The UK’s Department for Business, Energy and Industrial Strategy (BEIS) has opened a consultation on carbon capture usage and storage (CCUS) in order to determine the sequencing of project clusters.

The UK’s Department for Business, Energy and Industrial Strategy (BEIS) has opened a consultation on carbon capture usage and storage (CCUS) in order to determine the sequencing of project clusters.

The government has outlined a two-phase process in order to allocate CCUS programme support, and a proposed timeline for the process. The consultation also covers the details of the suggested phase one cluster sequencing process, including potential evaluation criteria and the way in which these may be applied, and the direction of travel for phase two of the process, including a potential approach for allocating support to specific projects within clusters.
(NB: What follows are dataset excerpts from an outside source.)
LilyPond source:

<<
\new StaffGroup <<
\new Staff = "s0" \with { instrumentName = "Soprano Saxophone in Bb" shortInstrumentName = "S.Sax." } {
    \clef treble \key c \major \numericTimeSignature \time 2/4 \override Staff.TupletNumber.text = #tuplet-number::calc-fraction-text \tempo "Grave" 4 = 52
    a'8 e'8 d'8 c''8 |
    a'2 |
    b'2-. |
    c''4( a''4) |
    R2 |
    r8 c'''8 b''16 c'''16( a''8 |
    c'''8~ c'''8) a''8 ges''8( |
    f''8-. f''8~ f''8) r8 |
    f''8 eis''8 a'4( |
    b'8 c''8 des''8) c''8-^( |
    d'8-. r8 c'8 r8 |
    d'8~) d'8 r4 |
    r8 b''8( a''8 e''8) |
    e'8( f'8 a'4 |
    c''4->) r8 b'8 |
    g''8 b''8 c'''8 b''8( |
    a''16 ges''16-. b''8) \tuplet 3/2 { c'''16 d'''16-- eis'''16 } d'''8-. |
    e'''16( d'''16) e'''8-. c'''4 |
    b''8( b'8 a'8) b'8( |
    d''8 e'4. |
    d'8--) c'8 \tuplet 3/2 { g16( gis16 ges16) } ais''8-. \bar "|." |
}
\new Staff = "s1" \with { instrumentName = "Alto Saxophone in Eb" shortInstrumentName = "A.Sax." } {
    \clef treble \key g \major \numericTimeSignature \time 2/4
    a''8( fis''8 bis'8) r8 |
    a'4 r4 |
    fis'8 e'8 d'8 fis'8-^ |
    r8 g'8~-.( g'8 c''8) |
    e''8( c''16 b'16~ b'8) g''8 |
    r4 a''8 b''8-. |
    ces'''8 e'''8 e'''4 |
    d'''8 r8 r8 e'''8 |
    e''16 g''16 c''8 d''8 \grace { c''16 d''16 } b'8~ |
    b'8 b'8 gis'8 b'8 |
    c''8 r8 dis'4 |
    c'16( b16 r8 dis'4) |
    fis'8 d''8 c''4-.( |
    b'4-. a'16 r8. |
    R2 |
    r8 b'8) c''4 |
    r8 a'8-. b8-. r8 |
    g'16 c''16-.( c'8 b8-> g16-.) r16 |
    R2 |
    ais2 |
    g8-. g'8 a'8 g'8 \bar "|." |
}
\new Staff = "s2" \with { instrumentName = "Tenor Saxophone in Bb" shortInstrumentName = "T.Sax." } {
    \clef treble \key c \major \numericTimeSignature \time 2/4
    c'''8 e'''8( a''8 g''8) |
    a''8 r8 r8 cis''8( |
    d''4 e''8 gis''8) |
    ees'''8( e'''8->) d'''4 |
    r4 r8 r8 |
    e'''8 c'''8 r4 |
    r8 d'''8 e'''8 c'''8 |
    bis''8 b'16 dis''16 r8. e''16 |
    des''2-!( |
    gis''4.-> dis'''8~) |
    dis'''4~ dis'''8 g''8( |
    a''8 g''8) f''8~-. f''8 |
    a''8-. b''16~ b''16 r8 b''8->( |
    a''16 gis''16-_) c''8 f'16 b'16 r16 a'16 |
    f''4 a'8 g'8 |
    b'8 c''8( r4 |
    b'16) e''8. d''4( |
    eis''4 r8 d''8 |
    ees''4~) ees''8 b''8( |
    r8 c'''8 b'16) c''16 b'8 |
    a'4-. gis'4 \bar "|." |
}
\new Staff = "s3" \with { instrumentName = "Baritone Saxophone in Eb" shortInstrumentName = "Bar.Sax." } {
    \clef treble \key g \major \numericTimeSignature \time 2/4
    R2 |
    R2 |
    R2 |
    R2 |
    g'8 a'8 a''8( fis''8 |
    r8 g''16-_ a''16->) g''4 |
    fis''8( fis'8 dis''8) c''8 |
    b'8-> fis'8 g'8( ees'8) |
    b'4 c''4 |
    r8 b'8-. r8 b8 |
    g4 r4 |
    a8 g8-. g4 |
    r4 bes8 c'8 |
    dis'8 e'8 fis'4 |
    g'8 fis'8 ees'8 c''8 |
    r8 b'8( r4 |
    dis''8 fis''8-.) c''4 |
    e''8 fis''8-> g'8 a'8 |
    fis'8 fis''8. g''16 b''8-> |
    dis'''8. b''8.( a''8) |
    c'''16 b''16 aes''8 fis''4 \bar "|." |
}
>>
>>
Energy law expert Stacey Collins of Pinsent Masons, the law firm behind Out-Law, said the consultation backed up the government’s Ten Point Plan for a Green Industrial Revolution and the energy white paper released at the end of 2020, where it committed to the deployment of the CCUS clusters.

“It’s encouraging to see momentum being maintained in relation to CCUS for power, industry and hydrogen, and that the government is keeping to the timetable it set out for progressing the CCUS business models last December,” Collins said.

“There are now a number of established carbon capture clusters in the UK, which are developing their projects at pace in preparation for moving to deployment at an early stage. It remains to be seen whether the two-track and phased process laid out by the government will be the actual deployment pathway chosen after the consultation, but it’s an exciting time to be active in the UK’s CCUS market in any event,” Collins said.

BEIS said in phase one, two CCUS clusters would be provisionally named on to track one of the rollout process, with support in order to deploy in the mid-2020s. The proposed timetable would see phase one of the programme begin in April 2021 and conclude in October 2021.

Phase one would begin with an eligibility stage, screening cluster plans for eligibility against three criteria. Only eligible clusters would progress to the evaluation stage, where plans would be assessed against five weighted criteria and the two highest performing clusters sequenced onto track one.

According to the consultation document (47 page / 514KB PDF), no funding would be allocated at the end of phase one and any decisions would be provisional and fully reversible. Projects located in the top two clusters would have the first opportunity to negotiate with government.

In phase two, the government would determine the individual projects within the cluster locations identified in phase one that would receive support. Phase two is tentatively scheduled to begin in August 2021.

The phase two process is set to be different for each CCUS application – transport and storage, power, industry and hydrogen. Any CCUS projects that could feasibly connect to the cluster location would be eligible for phase two, not just those included on the phase one plan submitted by the cluster lead.

The government said it expected to deploy a further two clusters on track two of the programme by 2030. It said that this did not represent the extent of its ambition, as all clusters would need to decarbonise to reach net zero carbon emissions by 2050.

Collins said the consultation would be of interest to mainly investors and developers involved in potential CCUS projects, industrial and energy sectors, and non-governmental and other organisations with an interest in climate and energy. The consultation closes on 10 March.